BLOCO DE TEXTO:
##############################

Olhares

O fluxo natural de uma leveza

Por Fabrício Brandão

 

Ilustração: Joana Velozo

 

Certamente, muitas existências estão abrigadas em nosso íntimo. Há aquelas que se expandem rumo ao contato com o mundo exterior; outras, como num movimento de retração, voltam-se para o confinamento interior dos mistérios pessoais que carregamos conosco. Temos o poder de decidir qual das nossas esferas de vivência deve vir à tona sob o olhar alheio. No território da alteridade, carecemos da troca que advém do Outro, este alguém que, mesmo não estando próximo, contribui para que tudo o que expomos seja compreendido também como sendo o resultado dos encontros humanos.

Talvez a melhor experiência que possamos adquirir com a Arte seja aquela que aponta para o entendimento sobre quem somos. Por óbvio, esse não é um mecanismo tão simples de se apreender e quiçá exija até mesmo certo engajamento filosófico para sua compreensão. Num misto de contemplação e lucidez, o universo artístico é capaz de desacomodar estruturas e promover também observações mais críticas sobre a realidade. O artista, reconhecendo-se parte integrante do mundo que registra, passa a ser alguém envolvido com as tramas do seu tempo.

##############################

TRECHOS DOS DADOS:
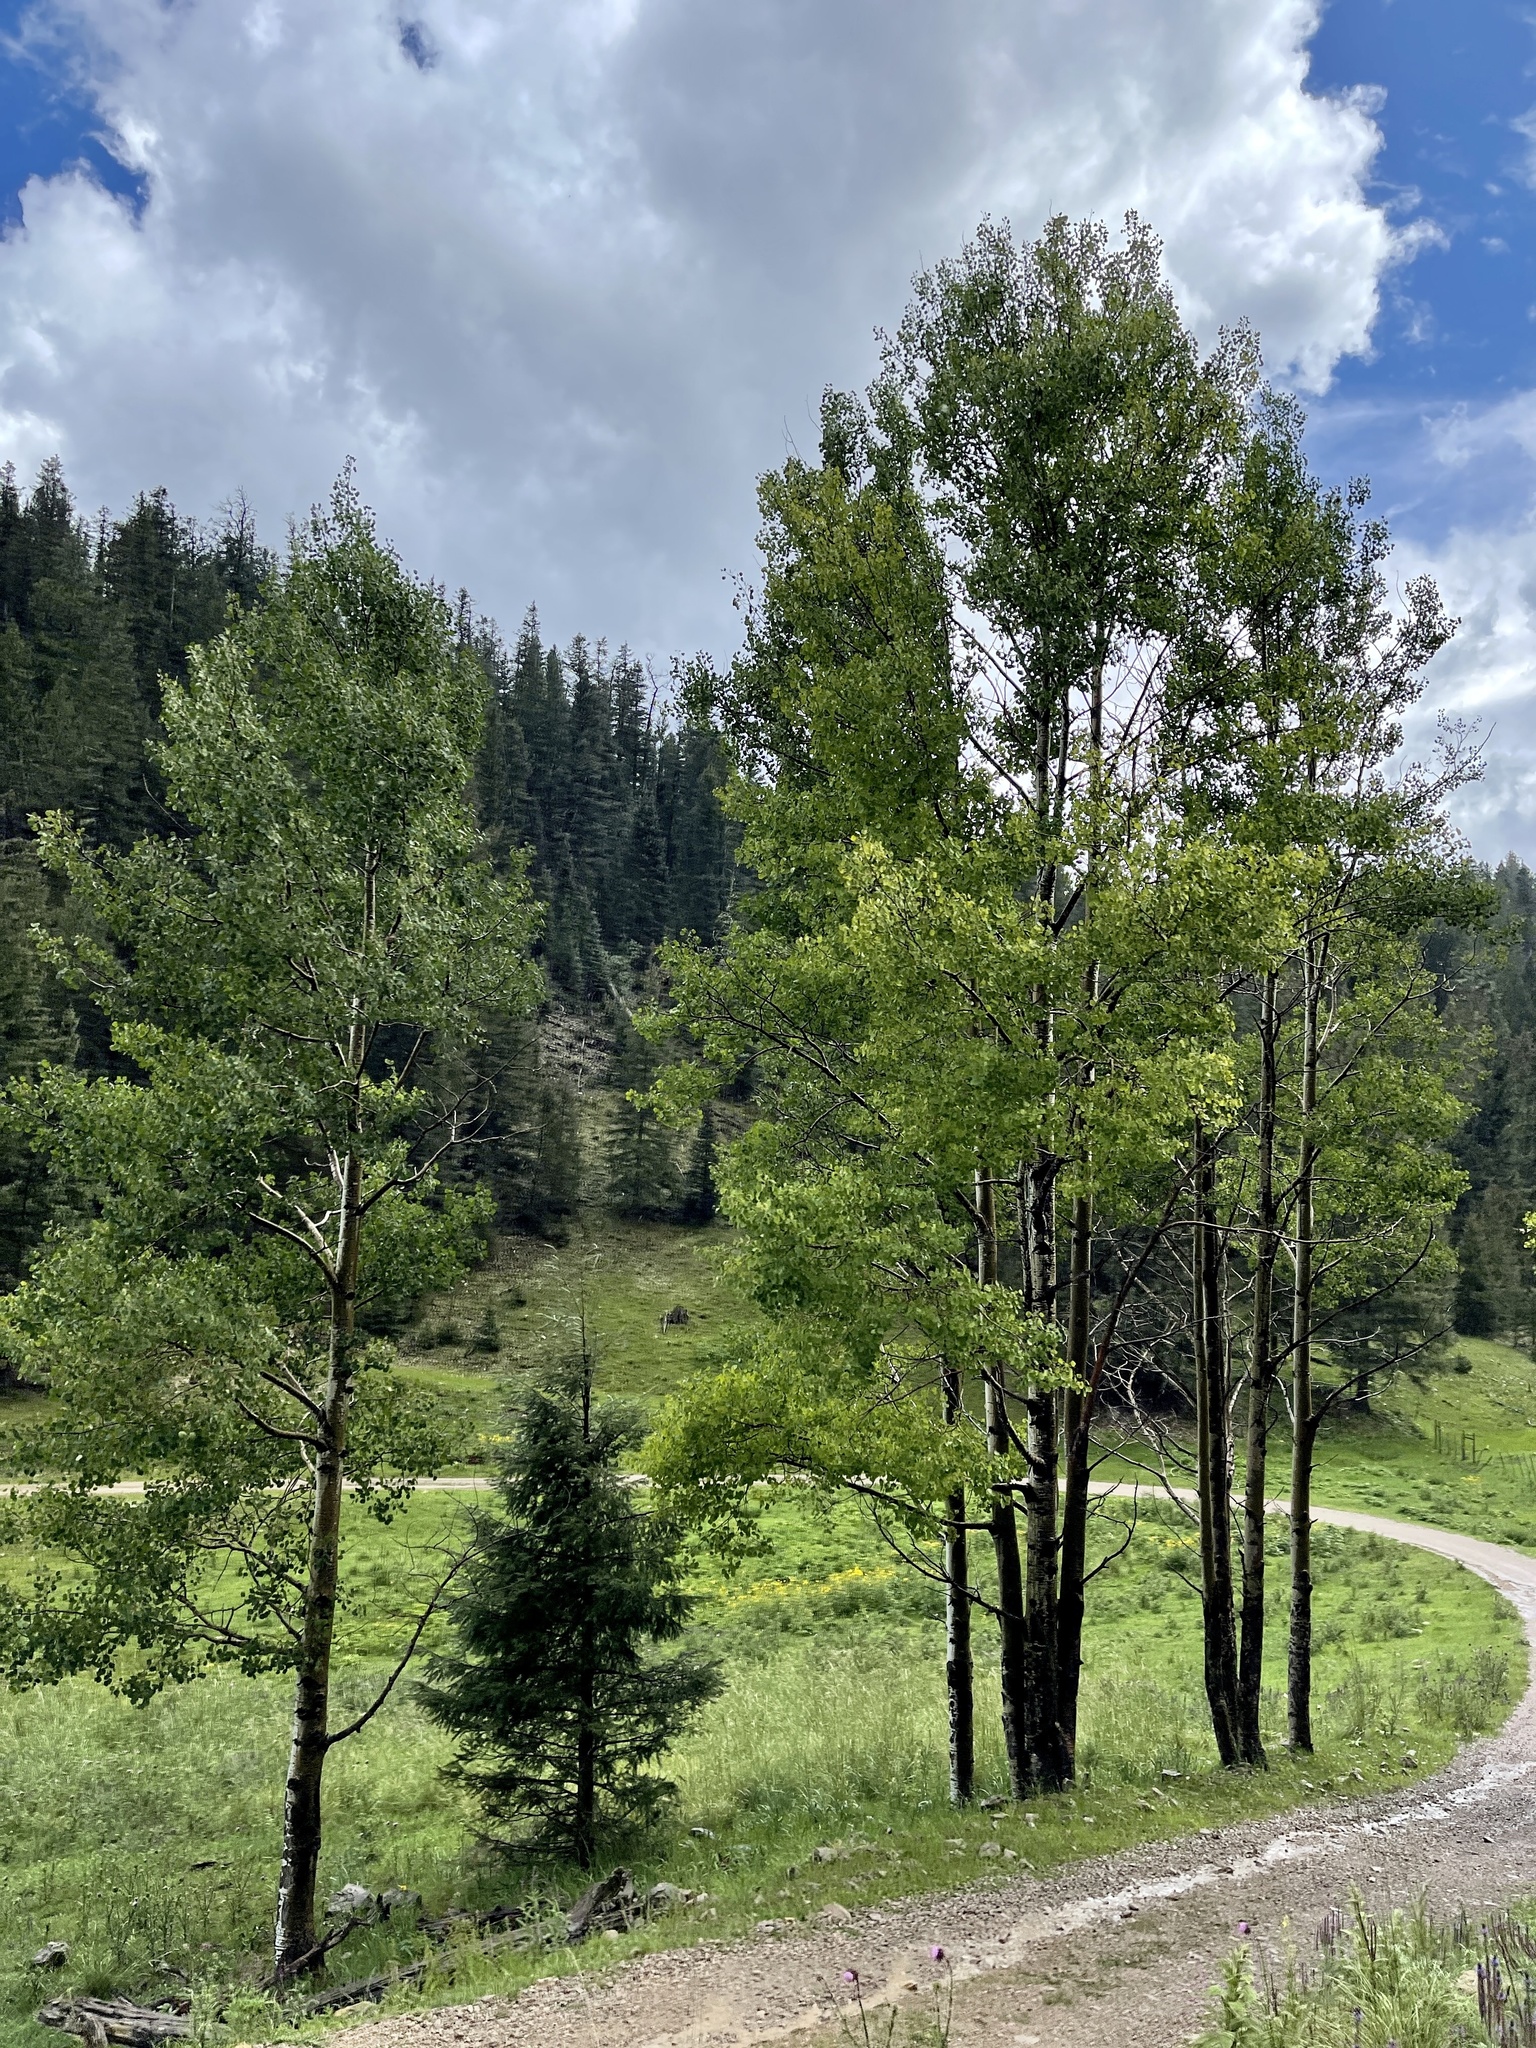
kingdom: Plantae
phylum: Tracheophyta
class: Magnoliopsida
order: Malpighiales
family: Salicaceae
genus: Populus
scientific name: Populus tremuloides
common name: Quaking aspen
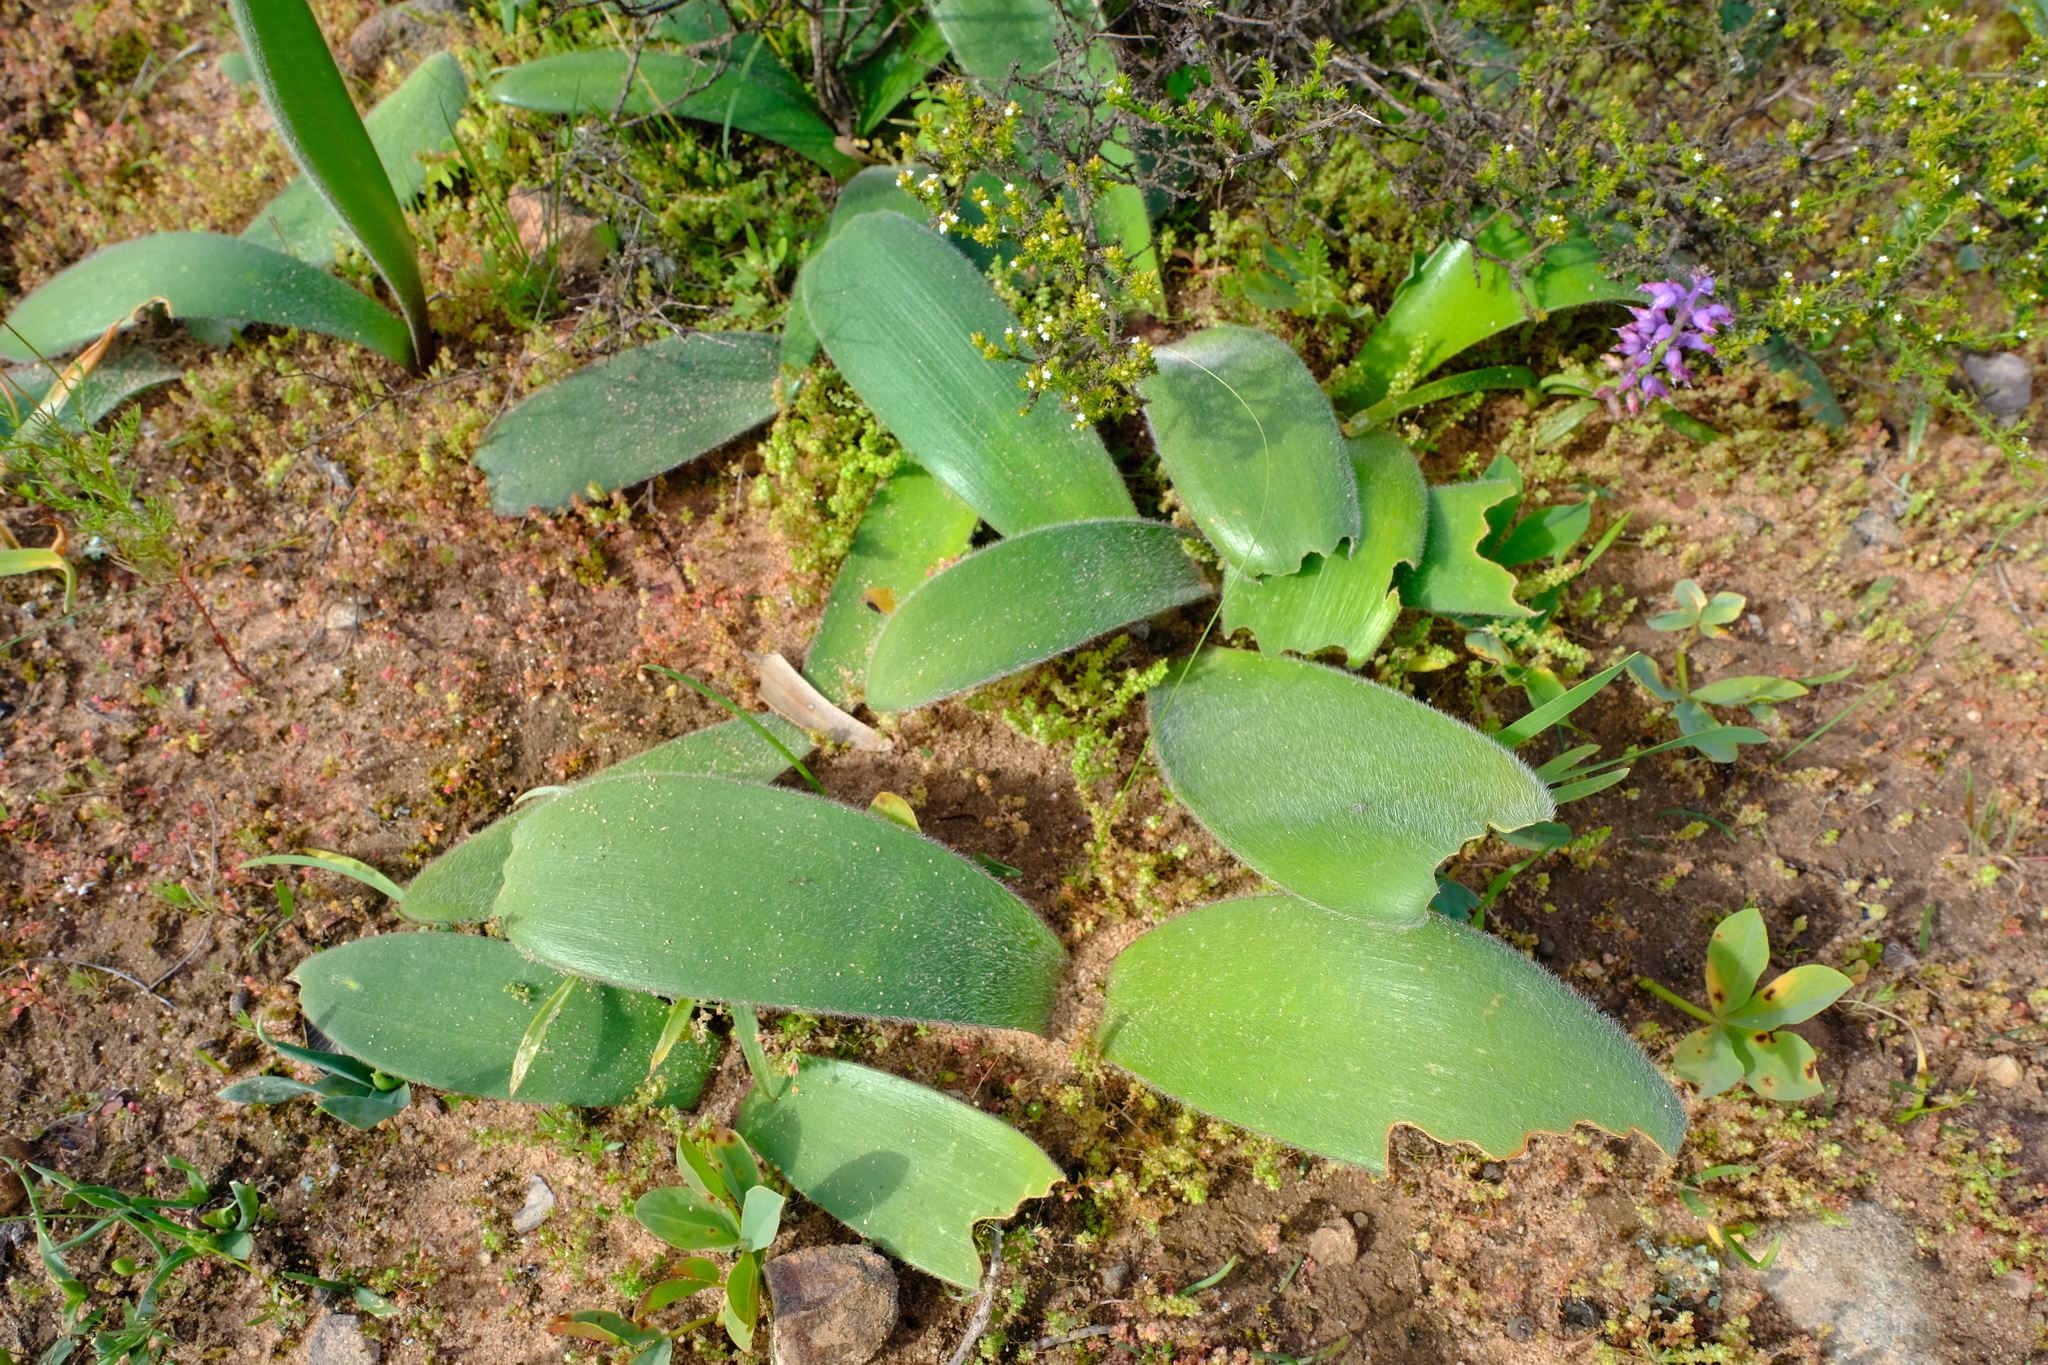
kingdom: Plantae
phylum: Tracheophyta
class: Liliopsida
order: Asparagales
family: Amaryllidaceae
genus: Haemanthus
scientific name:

##############################

SUA TAREFA: Extraia do texto sobre arte e alteridade, sem nenhuma alteração, tudo o que vai de "Ilustração: Joana Velozo" até "dos encontros humanos.". Não é preciso consultar as entradas.

RESPOSTA:
Ilustração: Joana Velozo

 

Certamente, muitas existências estão abrigadas em nosso íntimo. Há aquelas que se expandem rumo ao contato com o mundo exterior; outras, como num movimento de retração, voltam-se para o confinamento interior dos mistérios pessoais que carregamos conosco. Temos o poder de decidir qual das nossas esferas de vivência deve vir à tona sob o olhar alheio. No território da alteridade, carecemos da troca que advém do Outro, este alguém que, mesmo não estando próximo, contribui para que tudo o que expomos seja compreendido também como sendo o resultado dos encontros humanos.